--- Records for this exercise ---
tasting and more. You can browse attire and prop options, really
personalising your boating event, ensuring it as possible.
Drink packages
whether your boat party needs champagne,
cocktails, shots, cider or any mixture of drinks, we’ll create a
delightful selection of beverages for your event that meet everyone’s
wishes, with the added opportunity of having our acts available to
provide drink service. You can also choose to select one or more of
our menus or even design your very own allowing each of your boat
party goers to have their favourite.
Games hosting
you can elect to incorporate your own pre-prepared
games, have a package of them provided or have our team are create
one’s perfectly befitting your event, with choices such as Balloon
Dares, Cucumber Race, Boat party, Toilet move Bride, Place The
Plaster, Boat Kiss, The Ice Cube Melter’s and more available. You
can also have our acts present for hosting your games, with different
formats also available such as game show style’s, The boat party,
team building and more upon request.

* * *

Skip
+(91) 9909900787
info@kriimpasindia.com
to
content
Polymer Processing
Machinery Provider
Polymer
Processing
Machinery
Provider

--- Your objective ---
Copy out the rows word for word, starting at the line with "tasting and more." and ending at the line with "wishes, with the", both included.

--- Task response ---
tasting and more. You can browse attire and prop options, really
personalising your boating event, ensuring it as possible.
Drink packages
whether your boat party needs champagne,
cocktails, shots, cider or any mixture of drinks, we’ll create a
delightful selection of beverages for your event that meet everyone’s
wishes, with the added opportunity of having our acts available to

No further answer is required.